Might help to give more info on what type motor you have.

Sounds like the cheak valve is leaking fuel back into the tank.

What I did on mine was install a squeze ball in the line, it alowed me to prime the carberator and the check ball in the bulb kept it from leaking back.
May not be the "right way" but it worked for me and it was cheap.
Always double clamp fuel lines on a boat, if one fails the other one will keep it on.
Use all stainless hose clamps, not the ones with a steel screw or band.


----------



## lemley98 (Mar 19, 2012)

Thanks for the reply. Thats interesting. can i put the squeeze ball before the Canister fuel filter? It will be the Tank then squeeze ball then filter, pump then Carb. Also can i possible put another check valve right before the fuel filter?


----------



## lemley98 (Mar 19, 2012)

Almost forgot! Its a 19 ft Marada with a 4.3 Litre engine (not Fuel Injected) Inboard/outboard


----------



## 47_47 (Sep 11, 2007)

Electric pumps push fluid. Where if the pump? Is it in or near the tank or by the engine?


----------



## lemley98 (Mar 19, 2012)

closer to the engine,you have the tank with hose going to the canister filter then the pump to the carb.


----------



## lemley98 (Mar 19, 2012)

Any thoughts? A new fuel pump is a little over $200. Does anybody think its the fuel pump? check valve? or else? Hate to spend that kind of cash if not sure. thanks


----------



## lemley98 (Mar 19, 2012)

Somebody? Thanks


----------



## joecaption (Nov 30, 2011)

Without being there to see it my gut feeling is to put it before the fuel filter, the reason is when you change the filter it would give you a way to fill it with fuel and prime the line.


----------



## Marty1Mc (Mar 19, 2011)

I wouldn't change the fuel pump unless I was sure it's the problem. I would check the pressure in the line at the carb first. Get a pressure gauge and put it inline, turn the switch to the start position, then check if you have pressure. If you don't then work backwards. It seems to me that your pump is probably working, but losing prime. Otherwise, it wouldn't run after you got the motor started.

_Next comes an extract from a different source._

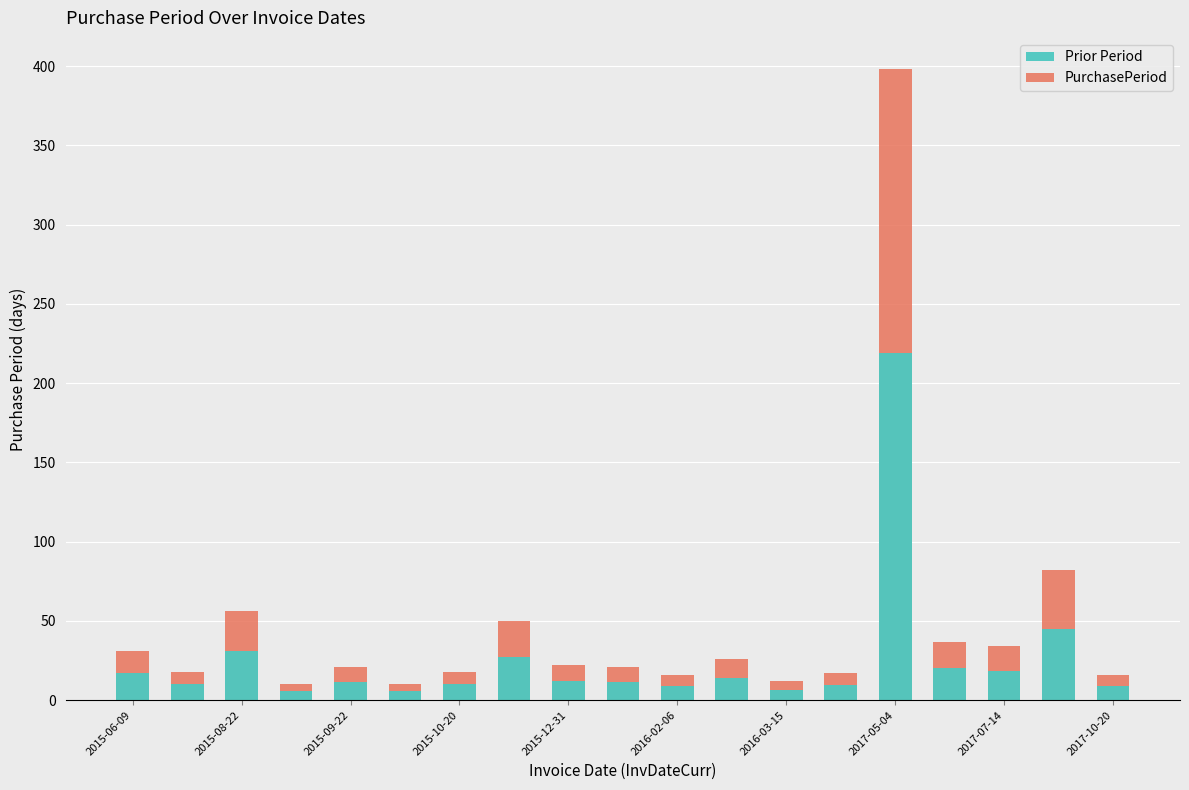

What is the maximum value shown in the chart?

398.0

I think the above suggestion is good, and I would try that as well.


----------



## lemley98 (Mar 19, 2012)

OK Thanks


----------



## Bondo (Dec 8, 2007)

lemley98 said:


> OK Thanks


Ayuh,... Is this a Mercruiser 4.3l,..?? 4bbl. carb,..??

If so, it's the carb leakin' off, not yer fuel pump...


----------



## CaptRandy (Nov 9, 2011)

How old is engine, how old are fuel line hoses, does the pump ball hold pressure have you changed fuel filter? Also where are you located-ethanol?
Ethanol eats fuel lines, gums carbs as well as any number of other problems. 
Also what type fuel tank(permanent/portable)?


----------